- Document text
## SAT Physics Subject Test

**Chapter 15 ****Thermal Physics**

**THE LAWS OF THERMODYNAMICS**

We’ve learned about two ways in which energy can be transferred between a system and its environment. One is work, which takes place when a force acts over a distance. The other is heat, which takes place when energy is transferred due to a difference in temperature. The study of the energy transfers involving work and heat, and the resulting changes in internal energy, temperature, volume, and pressure is called **thermodynamics**.

**The Zeroth Law of Thermodynamics**

When two objects are brought into contact, heat will flow from the warmer object to the cooler one until they reach thermal equilibrium. This property of temperature is expressed by the **zeroth law of thermodynamics.**

If objects 1 and 2 are each in thermal equilibrium with object 3, then objects 1 and 2 are in thermal equilibrium with each other.

- Brief 1
In the thermal physics text, what does heat flow do when two objects are brought into contact?
- Brief 2
Return the span of the thermal physics text that begins at the words "We’ve learned about" and stops after "is called **thermodynamics**.".

- The data
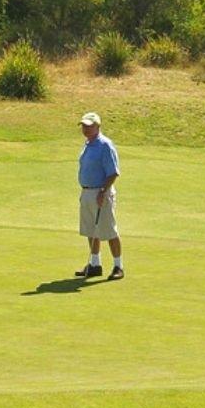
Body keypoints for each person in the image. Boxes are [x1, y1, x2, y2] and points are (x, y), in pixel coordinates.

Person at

- Written response 1
Heat flows from the warmer object to the cooler one until the two reach thermal equilibrium.

- Written response 2
We’ve learned about two ways in which energy can be transferred between a system and its environment. One is work, which takes place when a force acts over a distance. The other is heat, which takes place when energy is transferred due to a difference in temperature. The study of the energy transfers involving work and heat, and the resulting changes in internal energy, temperature, volume, and pressure is called **thermodynamics**.